Tuesday, 1 July 2014

Review: Ritual Aesthetic – 'Decollect'


Sean Von Helvete may be better known as the man behind the drums for Dawn Of Ashes and Belhor, but there is no denying that his début solo album under the moniker of Ritual Aesthetic that he is more than capable of standing in the spotlight on his own. 'Decollect' sees Von Helvete blend the metal leanings of Dawn Of Ashes and Psyclon Nine with a purer dark electronic atmosphere to create something that walks a fine line between dark dance and demonic heaviness.

The title track opens the album with a short instrumental introduction that slowly flickers away before the hard and fast 'Orphans In Coma' opens things up properly with some very nice guitar work that still maintains a dance-friendly beat. 'Something To Know You By' on the other hand turns the beats into full club mode and brings out the big industrial synth sounds for a scorching and sinister dance track that is a real attention grabber. 'Orchid Incestus' is a nice balance of the ferocity of 'Orphans...' and the gritty industrial dance of 'Something...', while 'Red Redeemer (When The World Becomes Skin)' is a brave and experimental instrumental that breaks up the track list nicely.

'Fleshing Wheel' goes back into metal territory while maintaining a little of the previous track's noisy undercurrent. 'Through The Lust Of Flies' is another brave instrumental that forsakes all guitars in favour of some straight noise-laden industrial.
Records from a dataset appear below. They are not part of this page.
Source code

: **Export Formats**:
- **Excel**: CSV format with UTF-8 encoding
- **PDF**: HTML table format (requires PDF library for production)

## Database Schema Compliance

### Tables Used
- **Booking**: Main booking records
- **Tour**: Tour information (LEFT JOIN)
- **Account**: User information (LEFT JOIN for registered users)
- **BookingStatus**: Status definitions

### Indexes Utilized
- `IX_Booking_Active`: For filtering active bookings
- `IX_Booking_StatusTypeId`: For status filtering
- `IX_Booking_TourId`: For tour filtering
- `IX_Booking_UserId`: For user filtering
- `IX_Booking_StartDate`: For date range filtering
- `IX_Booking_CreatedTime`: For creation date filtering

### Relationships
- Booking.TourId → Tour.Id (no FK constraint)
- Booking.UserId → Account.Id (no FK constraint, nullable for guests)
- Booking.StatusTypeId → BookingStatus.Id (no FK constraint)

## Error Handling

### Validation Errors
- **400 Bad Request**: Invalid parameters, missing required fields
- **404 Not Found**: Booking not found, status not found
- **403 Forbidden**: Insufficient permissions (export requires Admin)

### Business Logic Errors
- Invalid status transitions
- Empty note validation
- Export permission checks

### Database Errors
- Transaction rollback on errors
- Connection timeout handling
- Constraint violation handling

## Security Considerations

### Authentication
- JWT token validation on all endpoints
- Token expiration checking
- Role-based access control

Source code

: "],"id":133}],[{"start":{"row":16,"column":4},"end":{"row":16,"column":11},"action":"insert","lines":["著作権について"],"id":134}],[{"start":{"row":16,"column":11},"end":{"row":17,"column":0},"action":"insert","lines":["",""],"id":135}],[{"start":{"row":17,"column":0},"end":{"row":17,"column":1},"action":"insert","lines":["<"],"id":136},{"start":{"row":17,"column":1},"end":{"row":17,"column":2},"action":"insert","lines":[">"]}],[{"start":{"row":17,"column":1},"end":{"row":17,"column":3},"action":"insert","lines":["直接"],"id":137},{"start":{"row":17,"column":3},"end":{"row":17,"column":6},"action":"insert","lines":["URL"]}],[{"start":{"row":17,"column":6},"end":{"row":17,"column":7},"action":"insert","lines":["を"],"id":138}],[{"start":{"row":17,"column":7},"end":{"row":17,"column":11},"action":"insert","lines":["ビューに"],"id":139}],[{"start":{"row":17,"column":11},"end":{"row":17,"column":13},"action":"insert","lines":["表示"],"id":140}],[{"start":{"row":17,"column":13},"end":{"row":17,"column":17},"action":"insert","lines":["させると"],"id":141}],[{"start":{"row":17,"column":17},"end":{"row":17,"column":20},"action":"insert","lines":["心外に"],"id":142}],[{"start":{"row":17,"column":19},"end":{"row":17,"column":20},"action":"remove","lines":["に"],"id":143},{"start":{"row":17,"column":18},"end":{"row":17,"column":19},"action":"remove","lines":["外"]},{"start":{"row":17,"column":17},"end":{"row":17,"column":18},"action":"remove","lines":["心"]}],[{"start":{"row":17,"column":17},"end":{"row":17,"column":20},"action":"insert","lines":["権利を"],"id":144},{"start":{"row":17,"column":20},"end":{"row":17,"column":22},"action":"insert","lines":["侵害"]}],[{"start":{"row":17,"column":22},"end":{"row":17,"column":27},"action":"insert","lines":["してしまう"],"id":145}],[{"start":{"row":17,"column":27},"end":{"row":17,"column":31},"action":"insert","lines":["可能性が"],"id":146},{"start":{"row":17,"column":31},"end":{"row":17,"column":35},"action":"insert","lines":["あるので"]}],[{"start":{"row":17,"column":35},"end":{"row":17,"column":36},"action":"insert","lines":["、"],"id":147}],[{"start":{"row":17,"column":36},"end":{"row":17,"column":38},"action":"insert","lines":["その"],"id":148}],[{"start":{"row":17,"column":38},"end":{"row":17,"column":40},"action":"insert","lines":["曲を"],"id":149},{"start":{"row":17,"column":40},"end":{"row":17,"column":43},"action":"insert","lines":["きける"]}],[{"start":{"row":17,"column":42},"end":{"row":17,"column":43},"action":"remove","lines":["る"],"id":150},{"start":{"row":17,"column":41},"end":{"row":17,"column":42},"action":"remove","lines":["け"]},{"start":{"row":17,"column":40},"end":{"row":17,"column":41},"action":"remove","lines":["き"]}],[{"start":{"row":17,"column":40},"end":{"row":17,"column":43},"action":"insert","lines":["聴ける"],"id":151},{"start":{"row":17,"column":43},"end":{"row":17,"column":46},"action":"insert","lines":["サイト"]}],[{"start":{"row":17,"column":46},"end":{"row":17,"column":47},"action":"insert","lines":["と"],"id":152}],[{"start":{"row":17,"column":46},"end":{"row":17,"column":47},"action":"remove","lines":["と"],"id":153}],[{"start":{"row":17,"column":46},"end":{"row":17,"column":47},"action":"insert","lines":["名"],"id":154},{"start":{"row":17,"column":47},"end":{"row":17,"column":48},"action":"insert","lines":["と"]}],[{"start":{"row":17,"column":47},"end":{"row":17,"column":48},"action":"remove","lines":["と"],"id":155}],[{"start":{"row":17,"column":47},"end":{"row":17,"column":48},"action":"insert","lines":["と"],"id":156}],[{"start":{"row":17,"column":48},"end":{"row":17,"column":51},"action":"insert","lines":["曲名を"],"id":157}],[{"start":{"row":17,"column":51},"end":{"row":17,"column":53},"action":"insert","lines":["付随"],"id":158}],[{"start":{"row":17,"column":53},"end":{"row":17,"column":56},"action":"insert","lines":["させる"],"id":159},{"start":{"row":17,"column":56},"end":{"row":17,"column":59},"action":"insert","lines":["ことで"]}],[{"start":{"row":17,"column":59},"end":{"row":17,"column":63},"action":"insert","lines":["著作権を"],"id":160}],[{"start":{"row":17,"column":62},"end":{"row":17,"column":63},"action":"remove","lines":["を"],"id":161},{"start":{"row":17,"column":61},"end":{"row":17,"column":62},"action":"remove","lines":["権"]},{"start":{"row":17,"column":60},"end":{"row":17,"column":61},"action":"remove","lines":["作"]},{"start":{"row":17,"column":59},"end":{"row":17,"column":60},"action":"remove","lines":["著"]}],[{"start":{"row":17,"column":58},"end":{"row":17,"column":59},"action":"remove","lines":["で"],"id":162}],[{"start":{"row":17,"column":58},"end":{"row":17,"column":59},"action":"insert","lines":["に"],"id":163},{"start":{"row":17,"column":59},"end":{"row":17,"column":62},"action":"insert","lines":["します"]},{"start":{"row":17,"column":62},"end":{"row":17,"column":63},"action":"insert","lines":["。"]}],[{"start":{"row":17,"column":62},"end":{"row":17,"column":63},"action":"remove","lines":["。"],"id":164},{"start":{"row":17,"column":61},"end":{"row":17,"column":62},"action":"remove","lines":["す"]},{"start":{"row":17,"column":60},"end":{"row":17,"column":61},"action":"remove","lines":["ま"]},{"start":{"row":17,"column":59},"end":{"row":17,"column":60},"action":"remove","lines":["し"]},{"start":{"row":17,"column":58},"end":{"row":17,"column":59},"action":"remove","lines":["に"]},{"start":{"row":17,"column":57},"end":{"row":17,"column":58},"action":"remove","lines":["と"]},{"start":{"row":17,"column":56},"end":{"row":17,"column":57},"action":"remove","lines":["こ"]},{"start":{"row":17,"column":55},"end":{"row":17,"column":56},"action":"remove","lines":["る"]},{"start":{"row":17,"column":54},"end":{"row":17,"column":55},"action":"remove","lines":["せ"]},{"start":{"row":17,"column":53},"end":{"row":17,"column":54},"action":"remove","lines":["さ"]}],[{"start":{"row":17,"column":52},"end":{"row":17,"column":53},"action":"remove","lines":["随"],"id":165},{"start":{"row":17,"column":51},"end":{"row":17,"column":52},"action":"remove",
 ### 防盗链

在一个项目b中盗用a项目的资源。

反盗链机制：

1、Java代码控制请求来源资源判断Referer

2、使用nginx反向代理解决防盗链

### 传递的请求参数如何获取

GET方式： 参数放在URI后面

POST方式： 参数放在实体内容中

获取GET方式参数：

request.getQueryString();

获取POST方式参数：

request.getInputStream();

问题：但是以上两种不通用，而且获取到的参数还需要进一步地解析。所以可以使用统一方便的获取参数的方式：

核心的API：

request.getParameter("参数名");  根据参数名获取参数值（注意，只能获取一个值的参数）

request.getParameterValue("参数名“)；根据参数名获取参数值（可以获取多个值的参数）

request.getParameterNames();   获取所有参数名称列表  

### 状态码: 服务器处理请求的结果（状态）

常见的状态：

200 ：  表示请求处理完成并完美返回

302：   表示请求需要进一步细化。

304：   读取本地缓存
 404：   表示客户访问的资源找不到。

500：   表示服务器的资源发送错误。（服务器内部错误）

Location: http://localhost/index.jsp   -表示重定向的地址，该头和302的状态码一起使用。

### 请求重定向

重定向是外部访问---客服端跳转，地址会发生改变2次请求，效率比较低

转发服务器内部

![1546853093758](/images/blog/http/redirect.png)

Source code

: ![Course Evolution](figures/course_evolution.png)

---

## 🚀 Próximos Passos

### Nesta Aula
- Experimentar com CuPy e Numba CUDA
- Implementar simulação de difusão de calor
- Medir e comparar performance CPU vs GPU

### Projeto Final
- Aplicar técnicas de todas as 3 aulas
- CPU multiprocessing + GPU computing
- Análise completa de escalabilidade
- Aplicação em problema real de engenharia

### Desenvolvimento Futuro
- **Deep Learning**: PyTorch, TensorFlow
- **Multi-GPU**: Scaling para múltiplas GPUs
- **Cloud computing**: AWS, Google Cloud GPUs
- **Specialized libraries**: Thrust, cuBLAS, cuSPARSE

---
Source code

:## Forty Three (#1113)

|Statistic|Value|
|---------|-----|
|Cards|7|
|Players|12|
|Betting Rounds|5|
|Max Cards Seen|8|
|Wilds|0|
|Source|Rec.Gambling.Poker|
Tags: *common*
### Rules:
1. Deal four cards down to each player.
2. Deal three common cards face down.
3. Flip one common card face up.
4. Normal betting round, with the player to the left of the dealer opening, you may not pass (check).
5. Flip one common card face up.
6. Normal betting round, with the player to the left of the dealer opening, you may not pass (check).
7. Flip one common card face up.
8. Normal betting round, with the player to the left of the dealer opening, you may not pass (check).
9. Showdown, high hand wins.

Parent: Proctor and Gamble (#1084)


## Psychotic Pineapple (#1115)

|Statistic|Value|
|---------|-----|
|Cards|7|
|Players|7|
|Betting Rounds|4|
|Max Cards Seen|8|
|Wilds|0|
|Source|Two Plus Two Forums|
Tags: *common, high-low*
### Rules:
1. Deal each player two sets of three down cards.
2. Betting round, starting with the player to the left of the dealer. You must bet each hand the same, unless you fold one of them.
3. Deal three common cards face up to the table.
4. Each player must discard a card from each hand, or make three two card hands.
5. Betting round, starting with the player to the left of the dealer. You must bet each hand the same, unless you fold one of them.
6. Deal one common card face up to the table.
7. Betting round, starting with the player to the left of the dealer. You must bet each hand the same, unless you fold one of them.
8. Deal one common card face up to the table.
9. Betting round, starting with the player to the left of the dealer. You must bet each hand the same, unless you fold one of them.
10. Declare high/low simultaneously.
The album then finishes off on the sublimely haunting 'Tender Petal', which even though is one of the slowest and quietest tracks on the album, really shows off Von Helevete's skill as a performer.

The three remixes of 'Something To Know You By' from Izoloscope, Ruinizer, and Tactical Module all give the song and ultra-club friendly overhaul in their own relative styles. It would have been nice if three different songs got the remix treatment, however the three contributing acts sufficiently reconstruct the song that having it three times in a row is not a problem.

The production is overall rather fitting. It's gritty and dirty but doesn't over power the guitar and synth distortion at all. The only hang-up is that on a few songs the mix feels like its building up to something but then doesn't get that extra kick. But in the overall scheme of things this doesn't detract from the songs too much.

On the whole though this is a solid début that promises a lot of good things to come. It is short and (not so) sweet, and despite a few indiscretions here and there, leaves the listener wanting more. Hopefully Von Helvete won't take too long in capitalising on this with a follow-up.